Focus areas for law firms based in the region today
The main areas of economic focus across the region are energy and natural resources, financial services, transportation, life sciences and healthcare, and entertainment and media, Kerur said.
“Natural resources and infrastructure remain the region’s main economic drivers but diversification is coming quickly and law firms with the expertise to support these growing industries should do well.”

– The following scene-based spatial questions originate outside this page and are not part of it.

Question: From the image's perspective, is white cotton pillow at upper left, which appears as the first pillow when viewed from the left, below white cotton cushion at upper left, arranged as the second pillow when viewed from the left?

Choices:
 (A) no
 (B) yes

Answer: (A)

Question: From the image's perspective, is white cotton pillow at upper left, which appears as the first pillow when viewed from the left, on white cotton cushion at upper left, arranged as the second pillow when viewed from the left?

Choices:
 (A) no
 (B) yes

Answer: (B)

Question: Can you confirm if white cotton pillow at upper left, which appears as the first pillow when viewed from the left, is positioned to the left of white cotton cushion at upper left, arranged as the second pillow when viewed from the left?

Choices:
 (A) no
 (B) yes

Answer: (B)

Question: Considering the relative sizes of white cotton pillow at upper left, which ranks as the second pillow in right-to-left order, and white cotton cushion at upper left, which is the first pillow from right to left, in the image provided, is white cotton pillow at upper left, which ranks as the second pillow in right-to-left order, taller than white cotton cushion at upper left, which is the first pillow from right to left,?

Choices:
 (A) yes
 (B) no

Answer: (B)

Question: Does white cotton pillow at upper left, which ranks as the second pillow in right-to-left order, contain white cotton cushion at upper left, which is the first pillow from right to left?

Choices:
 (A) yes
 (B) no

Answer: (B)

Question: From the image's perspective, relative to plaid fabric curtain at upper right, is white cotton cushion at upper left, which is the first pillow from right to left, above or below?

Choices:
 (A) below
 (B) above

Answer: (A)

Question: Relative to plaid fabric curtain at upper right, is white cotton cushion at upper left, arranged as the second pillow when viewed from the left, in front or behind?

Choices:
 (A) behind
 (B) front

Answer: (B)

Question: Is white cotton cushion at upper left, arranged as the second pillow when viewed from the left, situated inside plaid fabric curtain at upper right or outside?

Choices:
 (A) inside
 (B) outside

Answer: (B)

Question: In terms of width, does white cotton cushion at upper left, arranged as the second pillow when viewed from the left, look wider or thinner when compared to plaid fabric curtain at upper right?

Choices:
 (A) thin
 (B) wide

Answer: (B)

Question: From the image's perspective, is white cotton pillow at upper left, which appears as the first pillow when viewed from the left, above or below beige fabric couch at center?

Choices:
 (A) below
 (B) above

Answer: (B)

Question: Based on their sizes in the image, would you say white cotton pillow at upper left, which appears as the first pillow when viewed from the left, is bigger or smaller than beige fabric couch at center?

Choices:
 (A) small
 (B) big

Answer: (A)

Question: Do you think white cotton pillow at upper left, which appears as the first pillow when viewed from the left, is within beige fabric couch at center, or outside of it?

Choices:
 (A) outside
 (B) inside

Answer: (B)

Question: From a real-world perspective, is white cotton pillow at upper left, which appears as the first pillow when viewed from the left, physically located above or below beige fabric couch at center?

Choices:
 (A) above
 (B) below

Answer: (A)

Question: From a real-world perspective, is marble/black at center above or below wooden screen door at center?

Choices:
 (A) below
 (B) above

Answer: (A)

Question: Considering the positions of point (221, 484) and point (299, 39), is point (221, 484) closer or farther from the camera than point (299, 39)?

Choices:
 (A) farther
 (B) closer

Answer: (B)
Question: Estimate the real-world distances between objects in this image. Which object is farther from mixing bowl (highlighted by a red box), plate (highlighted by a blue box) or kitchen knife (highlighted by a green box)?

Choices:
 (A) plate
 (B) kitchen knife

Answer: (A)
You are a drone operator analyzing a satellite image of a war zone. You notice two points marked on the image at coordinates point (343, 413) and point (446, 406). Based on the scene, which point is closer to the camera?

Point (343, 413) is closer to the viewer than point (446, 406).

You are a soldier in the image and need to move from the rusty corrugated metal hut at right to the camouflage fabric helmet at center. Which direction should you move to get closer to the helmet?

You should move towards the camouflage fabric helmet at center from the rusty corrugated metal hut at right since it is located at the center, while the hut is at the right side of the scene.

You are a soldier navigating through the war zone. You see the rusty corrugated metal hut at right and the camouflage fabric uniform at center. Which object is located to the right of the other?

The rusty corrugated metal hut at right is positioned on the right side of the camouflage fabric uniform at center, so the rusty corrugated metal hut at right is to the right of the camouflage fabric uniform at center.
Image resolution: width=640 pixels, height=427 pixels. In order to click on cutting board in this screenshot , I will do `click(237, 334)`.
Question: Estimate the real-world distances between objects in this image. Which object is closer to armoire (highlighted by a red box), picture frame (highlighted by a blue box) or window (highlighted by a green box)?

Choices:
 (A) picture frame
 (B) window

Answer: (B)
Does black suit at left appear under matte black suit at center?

Project work generally, whether energy, water or infrastructure-related, will remain a large focus for many international law firms, while other areas include M&A and transaction work, Tabbaa said.
“Again, governments haven’t necessarily been affected by the events and crises happening in much of the world. On that basis, there have been a lot of interesting deals taking place in the region, including initial public offerings and other financings,” he said. “Arbitration is another area of focus, whether that’s commercial, construction, investment treaty, or investment protection.”
Tadros is encouraged by the blossoming talent pool in the region, especially in terms of home-grown expertise, on both the legal and commercial sides. “There’s also been a notable uptick in the number of talented employees from abroad, tempted by the increasing focus on gender equality, the success of recent international events in the region, and the continued investment in advanced technological infrastructure.”